▸ **THE PROBLEM**
Every entry below is to be copied exactly as written.

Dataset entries
________
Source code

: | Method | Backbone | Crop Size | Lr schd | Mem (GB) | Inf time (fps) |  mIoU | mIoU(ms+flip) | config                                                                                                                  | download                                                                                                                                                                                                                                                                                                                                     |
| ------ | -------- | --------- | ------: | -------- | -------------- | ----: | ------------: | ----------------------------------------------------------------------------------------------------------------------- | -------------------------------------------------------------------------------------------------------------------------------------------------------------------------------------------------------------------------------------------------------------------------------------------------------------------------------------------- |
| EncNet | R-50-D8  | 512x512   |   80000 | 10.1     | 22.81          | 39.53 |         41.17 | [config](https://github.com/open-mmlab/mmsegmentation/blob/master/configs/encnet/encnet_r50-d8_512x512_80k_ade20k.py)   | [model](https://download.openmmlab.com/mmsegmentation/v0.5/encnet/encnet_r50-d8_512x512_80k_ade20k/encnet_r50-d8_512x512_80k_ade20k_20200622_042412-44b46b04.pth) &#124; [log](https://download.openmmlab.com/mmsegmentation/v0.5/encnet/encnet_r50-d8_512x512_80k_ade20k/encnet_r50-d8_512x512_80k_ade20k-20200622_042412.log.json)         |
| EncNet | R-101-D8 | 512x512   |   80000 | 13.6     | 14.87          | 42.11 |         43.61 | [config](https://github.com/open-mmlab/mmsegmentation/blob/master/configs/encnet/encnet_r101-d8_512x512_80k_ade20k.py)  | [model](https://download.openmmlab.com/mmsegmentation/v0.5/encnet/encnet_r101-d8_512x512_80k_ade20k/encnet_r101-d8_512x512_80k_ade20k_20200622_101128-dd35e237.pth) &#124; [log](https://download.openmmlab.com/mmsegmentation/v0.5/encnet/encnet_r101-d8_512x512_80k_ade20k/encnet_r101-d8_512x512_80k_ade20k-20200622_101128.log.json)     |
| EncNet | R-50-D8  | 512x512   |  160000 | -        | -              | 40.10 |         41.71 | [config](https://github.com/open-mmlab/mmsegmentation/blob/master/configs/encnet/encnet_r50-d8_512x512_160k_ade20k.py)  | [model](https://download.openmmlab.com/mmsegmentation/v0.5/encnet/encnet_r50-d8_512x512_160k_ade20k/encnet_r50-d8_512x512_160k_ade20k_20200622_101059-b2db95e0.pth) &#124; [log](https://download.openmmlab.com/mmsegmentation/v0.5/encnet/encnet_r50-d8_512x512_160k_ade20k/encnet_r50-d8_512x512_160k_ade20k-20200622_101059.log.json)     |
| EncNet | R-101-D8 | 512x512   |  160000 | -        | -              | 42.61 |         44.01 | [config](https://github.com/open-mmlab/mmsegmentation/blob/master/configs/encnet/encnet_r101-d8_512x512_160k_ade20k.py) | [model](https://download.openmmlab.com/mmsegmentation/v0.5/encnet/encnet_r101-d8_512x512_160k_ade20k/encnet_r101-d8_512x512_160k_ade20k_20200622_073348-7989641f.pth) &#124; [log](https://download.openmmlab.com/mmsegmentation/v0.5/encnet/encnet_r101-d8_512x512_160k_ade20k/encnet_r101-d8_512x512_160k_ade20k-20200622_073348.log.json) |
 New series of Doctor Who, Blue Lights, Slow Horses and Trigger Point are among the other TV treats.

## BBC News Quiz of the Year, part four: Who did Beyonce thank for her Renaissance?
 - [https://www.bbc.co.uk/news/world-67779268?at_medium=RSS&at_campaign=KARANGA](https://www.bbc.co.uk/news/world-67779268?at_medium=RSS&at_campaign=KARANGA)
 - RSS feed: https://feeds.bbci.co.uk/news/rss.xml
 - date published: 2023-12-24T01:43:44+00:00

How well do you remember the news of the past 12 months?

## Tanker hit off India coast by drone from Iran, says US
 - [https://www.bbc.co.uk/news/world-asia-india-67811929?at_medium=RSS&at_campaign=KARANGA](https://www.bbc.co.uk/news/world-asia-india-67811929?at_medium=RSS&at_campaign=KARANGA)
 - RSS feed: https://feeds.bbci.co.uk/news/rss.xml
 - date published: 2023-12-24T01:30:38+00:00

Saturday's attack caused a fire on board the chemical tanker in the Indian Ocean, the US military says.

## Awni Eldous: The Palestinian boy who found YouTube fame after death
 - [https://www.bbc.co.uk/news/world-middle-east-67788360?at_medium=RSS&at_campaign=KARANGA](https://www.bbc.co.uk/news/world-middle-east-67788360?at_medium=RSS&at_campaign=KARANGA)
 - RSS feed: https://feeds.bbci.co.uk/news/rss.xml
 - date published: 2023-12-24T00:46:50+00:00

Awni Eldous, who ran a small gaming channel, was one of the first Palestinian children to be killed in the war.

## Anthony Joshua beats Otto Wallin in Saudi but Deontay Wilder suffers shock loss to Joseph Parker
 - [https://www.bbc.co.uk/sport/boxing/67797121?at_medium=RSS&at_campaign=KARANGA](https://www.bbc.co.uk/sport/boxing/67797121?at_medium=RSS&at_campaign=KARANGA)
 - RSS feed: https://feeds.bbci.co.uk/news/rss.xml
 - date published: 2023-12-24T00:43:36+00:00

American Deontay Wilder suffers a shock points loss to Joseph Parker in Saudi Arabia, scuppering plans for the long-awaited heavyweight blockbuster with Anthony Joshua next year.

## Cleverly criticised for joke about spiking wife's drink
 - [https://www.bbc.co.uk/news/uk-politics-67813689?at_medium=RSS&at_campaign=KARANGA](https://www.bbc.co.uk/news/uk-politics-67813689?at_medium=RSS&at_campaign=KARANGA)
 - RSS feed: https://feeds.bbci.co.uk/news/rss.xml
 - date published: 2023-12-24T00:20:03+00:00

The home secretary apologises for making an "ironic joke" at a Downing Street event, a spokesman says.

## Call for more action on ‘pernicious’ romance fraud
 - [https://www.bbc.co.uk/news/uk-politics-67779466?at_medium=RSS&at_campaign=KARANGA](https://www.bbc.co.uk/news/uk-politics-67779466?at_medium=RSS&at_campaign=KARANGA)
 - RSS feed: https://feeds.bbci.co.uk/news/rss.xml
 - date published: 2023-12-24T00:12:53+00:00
________
▸ **EXERCISE OUTPUT**
Source code

: | Method | Backbone | Crop Size | Lr schd | Mem (GB) | Inf time (fps) |  mIoU | mIoU(ms+flip) | config                                                                                                                  | download                                                                                                                                                                                                                                                                                                                                     |
| ------ | -------- | --------- | ------: | -------- | -------------- | ----: | ------------: | ----------------------------------------------------------------------------------------------------------------------- | -------------------------------------------------------------------------------------------------------------------------------------------------------------------------------------------------------------------------------------------------------------------------------------------------------------------------------------------- |
| EncNet | R-50-D8  | 512x512   |   80000 | 10.1     | 22.81          | 39.53 |         41.17 | [config](https://github.com/open-mmlab/mmsegmentation/blob/master/configs/encnet/encnet_r50-d8_512x512_80k_ade20k.py)   | [model](https://download.openmmlab.com/mmsegmentation/v0.5/encnet/encnet_r50-d8_512x512_80k_ade20k/encnet_r50-d8_512x512_80k_ade20k_20200622_042412-44b46b04.pth) &#124; [log](https://download.openmmlab.com/mmsegmentation/v0.5/encnet/encnet_r50-d8_512x512_80k_ade20k/encnet_r50-d8_512x512_80k_ade20k-20200622_042412.log.json)         |
| EncNet | R-101-D8 | 512x512   |   80000 | 13.6     | 14.87          | 42.11 |         43.61 | [config](https://github.com/open-mmlab/mmsegmentation/blob/master/configs/encnet/encnet_r101-d8_512x512_80k_ade20k.py)  | [model](https://download.openmmlab.com/mmsegmentation/v0.5/encnet/encnet_r101-d8_512x512_80k_ade20k/encnet_r101-d8_512x512_80k_ade20k_20200622_101128-dd35e237.pth) &#124; [log](https://download.openmmlab.com/mmsegmentation/v0.5/encnet/encnet_r101-d8_512x512_80k_ade20k/encnet_r101-d8_512x512_80k_ade20k-20200622_101128.log.json)     |
| EncNet | R-50-D8  | 512x512   |  160000 | -        | -              | 40.10 |         41.71 | [config](https://github.com/open-mmlab/mmsegmentation/blob/master/configs/encnet/encnet_r50-d8_512x512_160k_ade20k.py)  | [model](https://download.openmmlab.com/mmsegmentation/v0.5/encnet/encnet_r50-d8_512x512_160k_ade20k/encnet_r50-d8_512x512_160k_ade20k_20200622_101059-b2db95e0.pth) &#124; [log](https://download.openmmlab.com/mmsegmentation/v0.5/encnet/encnet_r50-d8_512x512_160k_ade20k/encnet_r50-d8_512x512_160k_ade20k-20200622_101059.log.json)     |
| EncNet | R-101-D8 | 512x512   |  160000 | -        | -              | 42.61 |         44.01 | [config](https://github.com/open-mmlab/mmsegmentation/blob/master/configs/encnet/encnet_r101-d8_512x512_160k_ade20k.py) | [model](https://download.openmmlab.com/mmsegmentation/v0.5/encnet/encnet_r101-d8_512x512_160k_ade20k/encnet_r101-d8_512x512_160k_ade20k_20200622_073348-7989641f.pth) &#124; [log](https://download.openmmlab.com/mmsegmentation/v0.5/encnet/encnet_r101-d8_512x512_160k_ade20k/encnet_r101-d8_512x512_160k_ade20k-20200622_073348.log.json) |
 New series of Doctor Who, Blue Lights, Slow Horses and Trigger Point are among the other TV treats.

## BBC News Quiz of the Year, part four: Who did Beyonce thank for her Renaissance?
 - [https://www.bbc.co.uk/news/world-67779268?at_medium=RSS&at_campaign=KARANGA](https://www.bbc.co.uk/news/world-67779268?at_medium=RSS&at_campaign=KARANGA)
 - RSS feed: https://feeds.bbci.co.uk/news/rss.xml
 - date published: 2023-12-24T01:43:44+00:00

How well do you remember the news of the past 12 months?

## Tanker hit off India coast by drone from Iran, says US
 - [https://www.bbc.co.uk/news/world-asia-india-67811929?at_medium=RSS&at_campaign=KARANGA](https://www.bbc.co.uk/news/world-asia-india-67811929?at_medium=RSS&at_campaign=KARANGA)
 - RSS feed: https://feeds.bbci.co.uk/news/rss.xml
 - date published: 2023-12-24T01:30:38+00:00

Saturday's attack caused a fire on board the chemical tanker in the Indian Ocean, the US military says.

## Awni Eldous: The Palestinian boy who found YouTube fame after death
 - [https://www.bbc.co.uk/news/world-middle-east-67788360?at_medium=RSS&at_campaign=KARANGA](https://www.bbc.co.uk/news/world-middle-east-67788360?at_medium=RSS&at_campaign=KARANGA)
 - RSS feed: https://feeds.bbci.co.uk/news/rss.xml
 - date published: 2023-12-24T00:46:50+00:00

Awni Eldous, who ran a small gaming channel, was one of the first Palestinian children to be killed in the war.

## Anthony Joshua beats Otto Wallin in Saudi but Deontay Wilder suffers shock loss to Joseph Parker
 - [https://www.bbc.co.uk/sport/boxing/67797121?at_medium=RSS&at_campaign=KARANGA](https://www.bbc.co.uk/sport/boxing/67797121?at_medium=RSS&at_campaign=KARANGA)
 - RSS feed: https://feeds.bbci.co.uk/news/rss.xml
 - date published: 2023-12-24T00:43:36+00:00

American Deontay Wilder suffers a shock points loss to Joseph Parker in Saudi Arabia, scuppering plans for the long-awaited heavyweight blockbuster with Anthony Joshua next year.

## Cleverly criticised for joke about spiking wife's drink
 - [https://www.bbc.co.uk/news/uk-politics-67813689?at_medium=RSS&at_campaign=KARANGA](https://www.bbc.co.uk/news/uk-politics-67813689?at_medium=RSS&at_campaign=KARANGA)
 - RSS feed: https://feeds.bbci.co.uk/news/rss.xml
 - date published: 2023-12-24T00:20:03+00:00

The home secretary apologises for making an "ironic joke" at a Downing Street event, a spokesman says.

## Call for more action on ‘pernicious’ romance fraud
 - [https://www.bbc.co.uk/news/uk-politics-67779466?at_medium=RSS&at_campaign=KARANGA](https://www.bbc.co.uk/news/uk-politics-67779466?at_medium=RSS&at_campaign=KARANGA)
 - RSS feed: https://feeds.bbci.co.uk/news/rss.xml
 - date published: 2023-12-24T00:12:53+00:00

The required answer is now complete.